After 2 hours, we all got out of the water for a break and our instructors disappeared temporarily to get us some fresh coconut.  Those things were as refreshing as water and we all quickly gulped it down when they got back.  The dog hanging around us liked it too :).  From there, we all went surfing again.  Christian and Sylvia really surfed, and surfed, and surfed, and...  you get the point.  At about 4:30PM, we all called it quits and began the trek back.  Along the way, I got to talk to Christian about his experience in Costa Rica, his thoughts about Germany, the U.S., and anything else under the sun.  Here's a some interesting points in our conversation:

- Christian and Sylvia were on whirlwind tour of Central America, having started out their vacation in Guatemala, then to Nicaragua, then to Rataan (which they found to be super-cool, extending their vacation there past their original plan), then Costa Rica.  They had used public transportation the entire time.
- Christian works as a Product Engineering manager for a German company and Sylvia works for UNICEF, the humanitarian organization for children.  They are both active athletes as previously mentioned (volleyball, snowboarding, cycling for Sylvia, futbol (that's soccer for you 'Umericans) and swimming for Christian.
- Germans get 25-30 days of vacation/year standard, and can accumulate unused vacations for the following year.

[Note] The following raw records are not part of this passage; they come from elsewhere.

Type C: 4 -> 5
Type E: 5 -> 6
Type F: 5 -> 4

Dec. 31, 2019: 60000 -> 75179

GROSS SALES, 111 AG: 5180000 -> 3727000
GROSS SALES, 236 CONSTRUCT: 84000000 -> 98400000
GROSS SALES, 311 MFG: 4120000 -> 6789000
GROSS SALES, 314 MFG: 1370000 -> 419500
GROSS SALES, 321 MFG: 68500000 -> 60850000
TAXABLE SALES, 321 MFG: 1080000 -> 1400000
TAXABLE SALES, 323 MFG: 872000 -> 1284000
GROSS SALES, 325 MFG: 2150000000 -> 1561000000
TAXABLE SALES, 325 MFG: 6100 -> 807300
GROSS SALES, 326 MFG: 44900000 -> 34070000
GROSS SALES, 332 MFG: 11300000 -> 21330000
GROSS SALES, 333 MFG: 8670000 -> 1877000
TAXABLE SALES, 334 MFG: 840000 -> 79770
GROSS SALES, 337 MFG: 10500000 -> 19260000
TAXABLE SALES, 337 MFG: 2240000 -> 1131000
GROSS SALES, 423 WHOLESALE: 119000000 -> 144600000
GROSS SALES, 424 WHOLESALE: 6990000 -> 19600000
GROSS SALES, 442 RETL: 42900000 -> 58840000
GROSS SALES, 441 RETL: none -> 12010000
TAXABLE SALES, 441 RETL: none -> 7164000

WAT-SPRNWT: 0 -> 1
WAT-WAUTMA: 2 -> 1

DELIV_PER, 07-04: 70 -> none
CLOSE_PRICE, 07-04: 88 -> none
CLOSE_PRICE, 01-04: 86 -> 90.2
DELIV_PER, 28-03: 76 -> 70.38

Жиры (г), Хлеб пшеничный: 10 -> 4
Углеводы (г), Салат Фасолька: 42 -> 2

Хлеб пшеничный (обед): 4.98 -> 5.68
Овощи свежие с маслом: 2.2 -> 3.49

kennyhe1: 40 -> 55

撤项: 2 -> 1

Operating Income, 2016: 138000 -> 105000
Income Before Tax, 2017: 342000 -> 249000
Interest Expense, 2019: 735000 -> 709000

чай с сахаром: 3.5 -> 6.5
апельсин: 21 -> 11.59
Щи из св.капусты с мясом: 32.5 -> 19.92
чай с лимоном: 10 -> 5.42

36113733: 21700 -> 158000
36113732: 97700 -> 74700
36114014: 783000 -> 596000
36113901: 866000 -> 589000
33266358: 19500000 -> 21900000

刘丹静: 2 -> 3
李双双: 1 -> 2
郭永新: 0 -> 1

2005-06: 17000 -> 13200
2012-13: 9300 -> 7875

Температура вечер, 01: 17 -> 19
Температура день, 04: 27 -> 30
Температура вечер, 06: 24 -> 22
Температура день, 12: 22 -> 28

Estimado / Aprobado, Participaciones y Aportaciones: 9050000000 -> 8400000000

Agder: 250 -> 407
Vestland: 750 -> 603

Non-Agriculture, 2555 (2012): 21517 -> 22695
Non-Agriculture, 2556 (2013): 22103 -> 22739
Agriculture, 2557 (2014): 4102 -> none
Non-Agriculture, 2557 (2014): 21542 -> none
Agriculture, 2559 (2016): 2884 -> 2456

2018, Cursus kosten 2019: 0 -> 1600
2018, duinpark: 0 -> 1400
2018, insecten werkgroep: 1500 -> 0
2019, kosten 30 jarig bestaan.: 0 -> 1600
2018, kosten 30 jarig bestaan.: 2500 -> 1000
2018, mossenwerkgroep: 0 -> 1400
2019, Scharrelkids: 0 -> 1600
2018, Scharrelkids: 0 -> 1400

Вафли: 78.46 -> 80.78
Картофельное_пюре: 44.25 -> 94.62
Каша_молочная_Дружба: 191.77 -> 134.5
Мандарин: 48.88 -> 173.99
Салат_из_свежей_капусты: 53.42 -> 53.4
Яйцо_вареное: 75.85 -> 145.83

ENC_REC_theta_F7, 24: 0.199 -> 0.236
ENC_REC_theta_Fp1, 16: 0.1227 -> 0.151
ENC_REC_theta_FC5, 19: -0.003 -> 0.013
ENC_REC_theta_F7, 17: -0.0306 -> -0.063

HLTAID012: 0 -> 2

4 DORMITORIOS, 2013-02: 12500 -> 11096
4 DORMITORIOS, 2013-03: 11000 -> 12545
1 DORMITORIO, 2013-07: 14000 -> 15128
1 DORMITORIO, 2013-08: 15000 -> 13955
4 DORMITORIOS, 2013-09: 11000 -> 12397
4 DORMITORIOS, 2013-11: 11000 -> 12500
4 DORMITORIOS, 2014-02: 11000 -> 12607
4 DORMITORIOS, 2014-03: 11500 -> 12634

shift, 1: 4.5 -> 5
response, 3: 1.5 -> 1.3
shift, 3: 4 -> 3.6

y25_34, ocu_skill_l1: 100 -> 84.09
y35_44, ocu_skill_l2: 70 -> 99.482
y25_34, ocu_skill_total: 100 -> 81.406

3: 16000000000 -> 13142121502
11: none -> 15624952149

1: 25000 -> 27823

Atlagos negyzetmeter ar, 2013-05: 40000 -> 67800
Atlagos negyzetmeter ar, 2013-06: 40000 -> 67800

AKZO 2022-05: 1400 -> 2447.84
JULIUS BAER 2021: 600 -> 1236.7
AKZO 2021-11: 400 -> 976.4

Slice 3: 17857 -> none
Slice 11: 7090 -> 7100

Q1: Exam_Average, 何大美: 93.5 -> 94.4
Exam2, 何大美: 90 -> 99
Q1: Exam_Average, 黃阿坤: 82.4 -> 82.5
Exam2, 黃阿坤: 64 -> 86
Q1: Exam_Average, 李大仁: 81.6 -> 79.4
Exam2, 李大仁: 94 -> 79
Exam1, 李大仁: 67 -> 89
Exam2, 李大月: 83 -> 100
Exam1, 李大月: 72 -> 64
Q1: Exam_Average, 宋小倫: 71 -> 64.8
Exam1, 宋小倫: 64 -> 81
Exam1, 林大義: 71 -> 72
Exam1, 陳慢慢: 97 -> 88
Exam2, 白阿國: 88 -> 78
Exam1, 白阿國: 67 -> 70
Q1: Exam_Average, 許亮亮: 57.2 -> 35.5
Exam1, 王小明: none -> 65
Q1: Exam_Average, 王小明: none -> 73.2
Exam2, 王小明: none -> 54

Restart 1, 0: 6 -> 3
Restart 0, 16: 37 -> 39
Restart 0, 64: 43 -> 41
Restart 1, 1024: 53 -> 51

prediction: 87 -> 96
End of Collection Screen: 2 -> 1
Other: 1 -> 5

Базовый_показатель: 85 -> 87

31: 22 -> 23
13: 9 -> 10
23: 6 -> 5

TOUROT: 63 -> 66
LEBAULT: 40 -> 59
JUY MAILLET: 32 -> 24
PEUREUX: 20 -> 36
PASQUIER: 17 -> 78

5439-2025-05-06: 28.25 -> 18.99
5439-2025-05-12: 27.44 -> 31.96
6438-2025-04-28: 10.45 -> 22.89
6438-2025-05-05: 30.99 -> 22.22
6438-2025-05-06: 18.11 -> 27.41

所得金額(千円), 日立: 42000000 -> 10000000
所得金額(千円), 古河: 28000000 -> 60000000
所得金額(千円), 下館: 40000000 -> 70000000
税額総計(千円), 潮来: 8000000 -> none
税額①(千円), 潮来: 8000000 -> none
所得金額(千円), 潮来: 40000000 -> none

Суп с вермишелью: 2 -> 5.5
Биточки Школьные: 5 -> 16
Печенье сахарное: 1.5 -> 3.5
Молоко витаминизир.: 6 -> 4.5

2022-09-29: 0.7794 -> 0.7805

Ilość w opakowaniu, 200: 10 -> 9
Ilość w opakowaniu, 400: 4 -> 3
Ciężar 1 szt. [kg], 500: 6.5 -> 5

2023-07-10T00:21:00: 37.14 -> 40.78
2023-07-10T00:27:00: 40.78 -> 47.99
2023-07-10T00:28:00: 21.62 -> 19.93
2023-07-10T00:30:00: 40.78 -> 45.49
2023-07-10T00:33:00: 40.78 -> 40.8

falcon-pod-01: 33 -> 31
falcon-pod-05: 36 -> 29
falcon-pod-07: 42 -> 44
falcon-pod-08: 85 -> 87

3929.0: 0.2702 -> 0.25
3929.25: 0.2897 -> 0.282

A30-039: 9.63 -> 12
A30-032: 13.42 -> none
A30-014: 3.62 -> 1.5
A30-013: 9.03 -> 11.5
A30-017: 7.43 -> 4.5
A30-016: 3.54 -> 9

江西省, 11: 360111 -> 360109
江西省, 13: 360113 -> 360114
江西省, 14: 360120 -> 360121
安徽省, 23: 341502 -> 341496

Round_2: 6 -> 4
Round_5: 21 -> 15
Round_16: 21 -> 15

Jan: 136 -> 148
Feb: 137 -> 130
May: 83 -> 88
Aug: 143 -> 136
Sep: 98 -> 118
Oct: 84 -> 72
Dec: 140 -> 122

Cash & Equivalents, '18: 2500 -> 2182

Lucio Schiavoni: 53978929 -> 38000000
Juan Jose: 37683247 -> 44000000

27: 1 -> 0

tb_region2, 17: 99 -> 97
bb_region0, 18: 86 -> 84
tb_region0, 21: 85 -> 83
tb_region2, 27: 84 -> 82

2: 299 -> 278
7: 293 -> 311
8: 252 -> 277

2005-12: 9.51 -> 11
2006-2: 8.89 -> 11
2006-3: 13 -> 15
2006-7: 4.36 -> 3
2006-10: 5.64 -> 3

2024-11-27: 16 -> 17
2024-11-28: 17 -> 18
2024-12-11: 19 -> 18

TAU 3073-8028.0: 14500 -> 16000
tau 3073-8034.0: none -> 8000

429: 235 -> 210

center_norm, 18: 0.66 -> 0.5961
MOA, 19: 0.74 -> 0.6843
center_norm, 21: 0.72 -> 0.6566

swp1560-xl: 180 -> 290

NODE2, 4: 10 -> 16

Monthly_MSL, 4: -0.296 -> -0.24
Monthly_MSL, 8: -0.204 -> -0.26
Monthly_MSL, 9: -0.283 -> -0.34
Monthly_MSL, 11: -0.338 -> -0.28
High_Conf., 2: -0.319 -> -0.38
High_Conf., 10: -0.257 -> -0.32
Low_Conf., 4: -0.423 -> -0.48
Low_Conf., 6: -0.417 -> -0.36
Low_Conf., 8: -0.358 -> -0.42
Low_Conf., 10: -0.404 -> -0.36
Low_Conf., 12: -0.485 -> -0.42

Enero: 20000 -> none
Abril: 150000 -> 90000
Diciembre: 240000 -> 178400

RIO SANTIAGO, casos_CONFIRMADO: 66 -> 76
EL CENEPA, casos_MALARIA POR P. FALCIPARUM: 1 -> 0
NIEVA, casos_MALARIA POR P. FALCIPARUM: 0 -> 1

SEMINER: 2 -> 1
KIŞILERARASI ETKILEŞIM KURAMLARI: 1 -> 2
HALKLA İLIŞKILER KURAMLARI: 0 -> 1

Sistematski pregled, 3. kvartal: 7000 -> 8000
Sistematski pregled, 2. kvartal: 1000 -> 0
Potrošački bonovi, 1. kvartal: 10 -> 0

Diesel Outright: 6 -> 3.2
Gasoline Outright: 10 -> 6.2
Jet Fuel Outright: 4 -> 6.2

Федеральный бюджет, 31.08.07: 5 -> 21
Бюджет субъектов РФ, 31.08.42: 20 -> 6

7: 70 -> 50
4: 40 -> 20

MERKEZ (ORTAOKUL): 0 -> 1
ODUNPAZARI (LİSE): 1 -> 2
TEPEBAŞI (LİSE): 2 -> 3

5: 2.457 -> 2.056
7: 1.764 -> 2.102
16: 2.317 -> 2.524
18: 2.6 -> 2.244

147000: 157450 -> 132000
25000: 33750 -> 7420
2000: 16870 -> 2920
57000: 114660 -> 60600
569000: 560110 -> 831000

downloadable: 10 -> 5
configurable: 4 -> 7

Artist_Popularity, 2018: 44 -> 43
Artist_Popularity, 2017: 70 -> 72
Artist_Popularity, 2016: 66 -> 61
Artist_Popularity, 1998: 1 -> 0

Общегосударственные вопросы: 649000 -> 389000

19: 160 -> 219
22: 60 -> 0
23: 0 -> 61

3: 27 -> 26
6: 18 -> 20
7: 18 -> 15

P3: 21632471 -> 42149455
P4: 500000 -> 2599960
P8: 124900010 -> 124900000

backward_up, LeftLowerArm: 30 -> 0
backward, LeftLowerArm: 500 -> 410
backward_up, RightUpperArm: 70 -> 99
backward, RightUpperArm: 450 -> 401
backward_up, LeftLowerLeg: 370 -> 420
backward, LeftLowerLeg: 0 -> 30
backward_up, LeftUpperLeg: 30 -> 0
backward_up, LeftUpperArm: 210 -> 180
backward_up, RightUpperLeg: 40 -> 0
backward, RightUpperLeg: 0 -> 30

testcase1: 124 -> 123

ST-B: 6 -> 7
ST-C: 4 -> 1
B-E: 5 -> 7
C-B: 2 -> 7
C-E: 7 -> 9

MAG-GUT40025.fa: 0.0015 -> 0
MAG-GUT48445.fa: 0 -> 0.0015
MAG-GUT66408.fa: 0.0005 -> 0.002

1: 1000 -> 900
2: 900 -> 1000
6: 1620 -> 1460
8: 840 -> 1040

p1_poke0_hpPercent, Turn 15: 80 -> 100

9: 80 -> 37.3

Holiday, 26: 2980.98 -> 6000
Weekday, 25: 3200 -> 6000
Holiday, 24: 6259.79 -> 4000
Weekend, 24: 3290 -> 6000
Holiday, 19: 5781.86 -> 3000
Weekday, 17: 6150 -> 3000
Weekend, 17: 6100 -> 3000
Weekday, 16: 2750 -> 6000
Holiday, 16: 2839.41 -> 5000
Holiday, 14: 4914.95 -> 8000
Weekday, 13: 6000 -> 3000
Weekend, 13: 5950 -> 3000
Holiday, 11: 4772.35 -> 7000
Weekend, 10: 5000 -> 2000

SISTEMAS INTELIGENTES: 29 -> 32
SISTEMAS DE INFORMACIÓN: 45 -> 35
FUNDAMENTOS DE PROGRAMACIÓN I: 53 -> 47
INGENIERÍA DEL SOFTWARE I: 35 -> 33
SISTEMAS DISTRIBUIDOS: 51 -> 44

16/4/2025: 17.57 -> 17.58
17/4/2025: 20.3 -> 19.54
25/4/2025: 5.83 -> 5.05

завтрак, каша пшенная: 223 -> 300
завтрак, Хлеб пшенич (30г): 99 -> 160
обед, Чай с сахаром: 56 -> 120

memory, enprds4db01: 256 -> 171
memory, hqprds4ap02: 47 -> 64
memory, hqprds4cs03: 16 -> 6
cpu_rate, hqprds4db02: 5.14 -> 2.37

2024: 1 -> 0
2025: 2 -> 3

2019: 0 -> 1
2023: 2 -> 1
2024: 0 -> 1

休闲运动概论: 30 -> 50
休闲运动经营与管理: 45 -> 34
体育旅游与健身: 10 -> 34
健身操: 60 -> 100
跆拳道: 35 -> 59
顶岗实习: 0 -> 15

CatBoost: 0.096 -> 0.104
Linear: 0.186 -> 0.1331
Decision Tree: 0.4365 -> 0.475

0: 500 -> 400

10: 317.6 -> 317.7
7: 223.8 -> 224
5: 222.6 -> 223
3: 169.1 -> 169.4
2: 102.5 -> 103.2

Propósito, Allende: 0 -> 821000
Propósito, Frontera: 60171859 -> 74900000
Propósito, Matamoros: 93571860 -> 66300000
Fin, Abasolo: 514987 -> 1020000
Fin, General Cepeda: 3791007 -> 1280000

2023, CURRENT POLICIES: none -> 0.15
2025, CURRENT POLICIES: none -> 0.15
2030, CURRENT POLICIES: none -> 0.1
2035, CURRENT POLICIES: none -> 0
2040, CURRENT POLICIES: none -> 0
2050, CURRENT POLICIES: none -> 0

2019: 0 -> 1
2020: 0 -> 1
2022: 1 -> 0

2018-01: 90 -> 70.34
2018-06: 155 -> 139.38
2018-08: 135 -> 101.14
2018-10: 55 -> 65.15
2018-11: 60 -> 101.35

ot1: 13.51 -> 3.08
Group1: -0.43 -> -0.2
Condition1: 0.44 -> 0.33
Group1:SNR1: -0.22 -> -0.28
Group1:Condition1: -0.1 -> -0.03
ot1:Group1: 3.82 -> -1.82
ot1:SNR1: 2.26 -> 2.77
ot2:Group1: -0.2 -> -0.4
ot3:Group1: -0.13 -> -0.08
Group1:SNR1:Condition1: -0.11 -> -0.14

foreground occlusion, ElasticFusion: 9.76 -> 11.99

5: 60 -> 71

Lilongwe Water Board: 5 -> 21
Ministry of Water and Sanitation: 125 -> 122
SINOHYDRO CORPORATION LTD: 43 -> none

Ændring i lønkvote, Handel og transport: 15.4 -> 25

- The German language can express thoughts and ideas very precisely with little room for various interpretation according to Christian (I thought that was an interesting piece of information).
- Christian got asked if he was a Nazi as part of the security check at the Houston airport. We both laughed about that one...  LOL!
- Christian was very informative in explaining to me how strategically important it was for Germany to be in the EU and assist Greece, even if he admits to intentionally shying away from politics.
- There are over 2000 bars and clubs in their hometown city of Cologne (aka Koln), ample entertainment there.

When we all got back to town we agreed to meet up later for drinks the only bar in town, Chico's Bar.  Chico's was rather ho-hum personally with a predominantly foreign tourist clientele (to be expected of course).  Music was good and included other reggae artists besides Bob Marley.  All of us hung out for a bit, then parted ways.  Christian and Sylvia were headed for Mal Pais then to a jungle tour for 3 days then back to Germany, ending their 3 weeks+ vacation run.  As for us, we were contemplating on Mal Pais as well... one last destination to squeeze in our action packed vacation.